This Day in Science History 6/18/1983: The space shuttle Challenger is launched
This historic launch was almost exactly 20 years to the day after the first woman traveled to space. The first woman to travel to space, Soviet cosmonaut Valentina V. Tereshkova, launched on June 16, 1963. Ride became the third woman in space (with the second also being a Soviet cosmonaut), and the first American woman in space, and described the launch as “exhilarating, terrifying, and overwhelming all at the same time.”
Ride was born on May 26, 1951 in Los Angeles, California. She went on to earn a bachelor’s degree, a master’s degree, and her Ph.D. in physics from Stanford University. While in graduate school, Ride saw an article published in The Stanford Daily in January 1977 advertising that NASA was recruiting a new group of astronauts for the Space Shuttle program and they were including women, and she was inspired to apply. With the introduction of the space shuttle program, NASA expanded their astronaut candidate selection pool from only pilots to include scientists and engineers as well. In 1978, Ride and 5 other women were selected for NASA Astronaut Group 8, the first American selection class to include females.
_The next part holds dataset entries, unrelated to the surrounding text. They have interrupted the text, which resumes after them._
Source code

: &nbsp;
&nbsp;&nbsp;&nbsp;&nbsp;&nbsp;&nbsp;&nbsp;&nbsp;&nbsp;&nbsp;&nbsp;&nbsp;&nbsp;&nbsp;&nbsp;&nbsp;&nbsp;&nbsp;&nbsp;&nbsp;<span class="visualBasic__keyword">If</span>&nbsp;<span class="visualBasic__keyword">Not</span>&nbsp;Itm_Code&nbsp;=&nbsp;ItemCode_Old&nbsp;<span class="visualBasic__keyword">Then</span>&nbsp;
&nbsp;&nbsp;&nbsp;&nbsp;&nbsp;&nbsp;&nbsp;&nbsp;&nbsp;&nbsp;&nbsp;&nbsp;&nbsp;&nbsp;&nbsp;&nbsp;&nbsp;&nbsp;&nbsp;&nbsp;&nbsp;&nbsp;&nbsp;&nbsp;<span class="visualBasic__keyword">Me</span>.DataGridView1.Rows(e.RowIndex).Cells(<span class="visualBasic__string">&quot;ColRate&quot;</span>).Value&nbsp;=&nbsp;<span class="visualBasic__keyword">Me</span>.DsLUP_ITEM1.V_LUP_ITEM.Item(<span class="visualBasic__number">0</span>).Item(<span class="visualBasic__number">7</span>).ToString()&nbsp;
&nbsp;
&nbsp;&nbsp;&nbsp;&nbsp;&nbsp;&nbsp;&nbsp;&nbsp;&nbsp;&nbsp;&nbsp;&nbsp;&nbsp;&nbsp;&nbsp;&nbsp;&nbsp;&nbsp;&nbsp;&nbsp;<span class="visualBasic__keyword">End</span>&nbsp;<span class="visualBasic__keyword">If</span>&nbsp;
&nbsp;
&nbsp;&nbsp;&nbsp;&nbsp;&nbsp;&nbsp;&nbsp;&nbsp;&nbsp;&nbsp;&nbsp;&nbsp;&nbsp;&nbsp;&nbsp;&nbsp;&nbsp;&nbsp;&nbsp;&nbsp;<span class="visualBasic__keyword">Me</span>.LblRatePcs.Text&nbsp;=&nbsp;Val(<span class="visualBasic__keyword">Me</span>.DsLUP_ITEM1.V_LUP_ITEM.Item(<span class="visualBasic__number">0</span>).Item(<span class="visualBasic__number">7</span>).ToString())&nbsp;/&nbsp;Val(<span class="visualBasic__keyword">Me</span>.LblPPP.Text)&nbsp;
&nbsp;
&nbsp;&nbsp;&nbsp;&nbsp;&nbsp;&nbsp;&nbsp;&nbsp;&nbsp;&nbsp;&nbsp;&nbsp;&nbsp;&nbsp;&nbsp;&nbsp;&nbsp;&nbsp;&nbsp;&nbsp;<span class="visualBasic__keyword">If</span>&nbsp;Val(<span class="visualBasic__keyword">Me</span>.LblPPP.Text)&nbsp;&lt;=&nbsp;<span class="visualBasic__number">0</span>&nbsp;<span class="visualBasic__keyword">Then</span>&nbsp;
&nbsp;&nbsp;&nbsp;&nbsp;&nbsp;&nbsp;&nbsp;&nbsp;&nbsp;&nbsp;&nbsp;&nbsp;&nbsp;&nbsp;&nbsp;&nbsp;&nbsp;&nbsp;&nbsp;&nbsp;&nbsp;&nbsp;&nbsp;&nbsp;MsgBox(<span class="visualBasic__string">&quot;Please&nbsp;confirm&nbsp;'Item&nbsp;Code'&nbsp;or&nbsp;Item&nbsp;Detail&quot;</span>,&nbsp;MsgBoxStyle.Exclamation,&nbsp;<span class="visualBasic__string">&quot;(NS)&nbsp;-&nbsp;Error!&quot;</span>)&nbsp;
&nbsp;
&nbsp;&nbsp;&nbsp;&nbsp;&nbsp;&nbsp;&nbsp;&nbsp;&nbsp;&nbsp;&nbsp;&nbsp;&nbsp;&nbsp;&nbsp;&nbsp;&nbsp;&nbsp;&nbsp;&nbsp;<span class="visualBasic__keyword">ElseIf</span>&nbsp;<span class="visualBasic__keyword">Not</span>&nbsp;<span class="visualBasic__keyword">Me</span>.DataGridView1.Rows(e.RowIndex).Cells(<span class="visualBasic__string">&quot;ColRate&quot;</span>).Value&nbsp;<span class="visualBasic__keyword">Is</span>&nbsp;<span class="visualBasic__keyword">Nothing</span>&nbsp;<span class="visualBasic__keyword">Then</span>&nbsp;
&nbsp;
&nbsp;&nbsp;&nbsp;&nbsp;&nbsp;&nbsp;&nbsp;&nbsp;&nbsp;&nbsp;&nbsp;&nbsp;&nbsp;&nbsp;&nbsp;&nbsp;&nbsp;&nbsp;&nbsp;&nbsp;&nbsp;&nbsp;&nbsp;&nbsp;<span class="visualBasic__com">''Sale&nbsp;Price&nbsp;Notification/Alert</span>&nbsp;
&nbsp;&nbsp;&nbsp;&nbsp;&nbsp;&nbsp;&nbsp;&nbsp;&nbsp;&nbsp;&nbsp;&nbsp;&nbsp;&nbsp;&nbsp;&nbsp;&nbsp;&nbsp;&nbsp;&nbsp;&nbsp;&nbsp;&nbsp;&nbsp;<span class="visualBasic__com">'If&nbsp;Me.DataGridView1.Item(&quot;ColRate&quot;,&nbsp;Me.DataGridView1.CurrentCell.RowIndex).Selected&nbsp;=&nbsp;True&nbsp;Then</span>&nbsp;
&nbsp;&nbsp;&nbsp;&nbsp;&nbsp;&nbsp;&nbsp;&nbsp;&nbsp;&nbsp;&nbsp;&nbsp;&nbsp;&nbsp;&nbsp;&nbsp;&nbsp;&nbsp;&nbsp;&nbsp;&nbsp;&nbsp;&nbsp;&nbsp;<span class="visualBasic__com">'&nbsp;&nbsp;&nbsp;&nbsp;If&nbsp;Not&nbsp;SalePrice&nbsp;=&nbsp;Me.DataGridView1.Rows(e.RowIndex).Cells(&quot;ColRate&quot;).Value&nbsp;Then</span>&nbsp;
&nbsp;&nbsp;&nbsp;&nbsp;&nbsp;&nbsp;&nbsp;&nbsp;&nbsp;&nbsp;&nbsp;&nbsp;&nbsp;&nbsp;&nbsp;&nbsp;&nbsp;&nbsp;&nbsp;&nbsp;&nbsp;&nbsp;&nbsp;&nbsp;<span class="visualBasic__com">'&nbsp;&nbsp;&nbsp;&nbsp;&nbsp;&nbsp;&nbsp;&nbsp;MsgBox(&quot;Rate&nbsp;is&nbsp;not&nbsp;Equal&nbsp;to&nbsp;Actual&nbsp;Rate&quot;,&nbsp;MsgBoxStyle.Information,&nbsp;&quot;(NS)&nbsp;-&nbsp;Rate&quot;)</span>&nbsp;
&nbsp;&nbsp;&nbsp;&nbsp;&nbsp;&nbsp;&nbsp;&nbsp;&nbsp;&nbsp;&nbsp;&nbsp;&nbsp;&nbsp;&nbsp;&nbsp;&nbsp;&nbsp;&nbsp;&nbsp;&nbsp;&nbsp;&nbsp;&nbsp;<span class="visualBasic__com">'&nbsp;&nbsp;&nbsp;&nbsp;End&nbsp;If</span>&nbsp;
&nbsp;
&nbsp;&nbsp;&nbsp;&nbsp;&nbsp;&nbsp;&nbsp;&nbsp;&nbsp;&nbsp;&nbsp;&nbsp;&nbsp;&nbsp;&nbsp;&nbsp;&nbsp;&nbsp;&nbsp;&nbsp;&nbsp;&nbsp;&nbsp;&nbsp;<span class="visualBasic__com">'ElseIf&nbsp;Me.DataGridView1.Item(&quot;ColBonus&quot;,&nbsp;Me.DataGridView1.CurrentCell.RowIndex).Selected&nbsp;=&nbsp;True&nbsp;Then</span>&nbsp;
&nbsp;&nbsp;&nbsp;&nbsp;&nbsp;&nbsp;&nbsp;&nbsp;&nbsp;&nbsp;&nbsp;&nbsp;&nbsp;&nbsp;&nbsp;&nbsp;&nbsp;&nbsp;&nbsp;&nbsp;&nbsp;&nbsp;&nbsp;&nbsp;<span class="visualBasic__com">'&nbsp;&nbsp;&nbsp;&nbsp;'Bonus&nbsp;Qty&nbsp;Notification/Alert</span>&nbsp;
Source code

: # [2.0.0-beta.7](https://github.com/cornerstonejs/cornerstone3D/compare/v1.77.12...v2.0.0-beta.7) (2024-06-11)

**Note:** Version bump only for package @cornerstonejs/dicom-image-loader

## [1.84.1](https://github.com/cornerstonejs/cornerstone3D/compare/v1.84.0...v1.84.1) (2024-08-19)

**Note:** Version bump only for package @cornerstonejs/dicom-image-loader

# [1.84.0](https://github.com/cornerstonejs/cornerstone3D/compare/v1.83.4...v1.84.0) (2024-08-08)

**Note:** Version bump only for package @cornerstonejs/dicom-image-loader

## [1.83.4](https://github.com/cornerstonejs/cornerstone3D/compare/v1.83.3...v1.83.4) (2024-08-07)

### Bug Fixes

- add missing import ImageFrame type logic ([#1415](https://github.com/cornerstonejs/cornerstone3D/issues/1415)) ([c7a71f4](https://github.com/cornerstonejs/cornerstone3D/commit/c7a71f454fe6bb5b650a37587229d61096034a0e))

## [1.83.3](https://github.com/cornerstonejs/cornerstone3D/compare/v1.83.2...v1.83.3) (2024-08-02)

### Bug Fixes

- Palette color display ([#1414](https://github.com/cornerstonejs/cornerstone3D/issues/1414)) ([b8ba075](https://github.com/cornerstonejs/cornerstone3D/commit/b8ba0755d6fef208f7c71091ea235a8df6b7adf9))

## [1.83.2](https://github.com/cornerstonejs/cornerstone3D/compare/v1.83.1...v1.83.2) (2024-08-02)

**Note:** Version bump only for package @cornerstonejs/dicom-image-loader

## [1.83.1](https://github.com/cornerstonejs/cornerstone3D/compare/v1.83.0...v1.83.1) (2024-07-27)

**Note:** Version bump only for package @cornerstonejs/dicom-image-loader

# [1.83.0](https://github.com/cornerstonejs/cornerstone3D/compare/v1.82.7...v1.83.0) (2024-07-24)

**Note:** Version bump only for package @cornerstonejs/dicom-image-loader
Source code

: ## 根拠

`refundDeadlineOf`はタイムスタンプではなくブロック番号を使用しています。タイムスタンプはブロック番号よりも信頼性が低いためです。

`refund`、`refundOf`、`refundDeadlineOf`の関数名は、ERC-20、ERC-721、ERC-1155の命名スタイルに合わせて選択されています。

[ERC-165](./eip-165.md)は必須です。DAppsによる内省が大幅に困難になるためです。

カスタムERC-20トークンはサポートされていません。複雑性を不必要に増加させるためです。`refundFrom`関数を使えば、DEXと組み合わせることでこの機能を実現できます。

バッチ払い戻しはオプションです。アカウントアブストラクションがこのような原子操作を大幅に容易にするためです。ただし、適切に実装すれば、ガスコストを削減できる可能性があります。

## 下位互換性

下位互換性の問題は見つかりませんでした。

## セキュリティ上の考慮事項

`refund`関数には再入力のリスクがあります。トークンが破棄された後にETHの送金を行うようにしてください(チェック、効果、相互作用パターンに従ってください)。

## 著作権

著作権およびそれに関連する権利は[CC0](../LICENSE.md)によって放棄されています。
Ride retired from NASA in 1987, becoming a professor at the University of California, San Diego. Throughout her career she wanted to encourage women and girls to study science and mathematics. Ride published many children’s books about space and came up with the idea for NASA’s EarthKAM project, which allows middle school students to take pictures of Earth using a camera on the International Space Station. In 2003, she was inducted into the Astronaut Hall of Fame – honoring astronauts for their accomplishments in spaceflight. Sally Ride was a trailblazer and has inspired many women to follow their dreams and reach for the stars!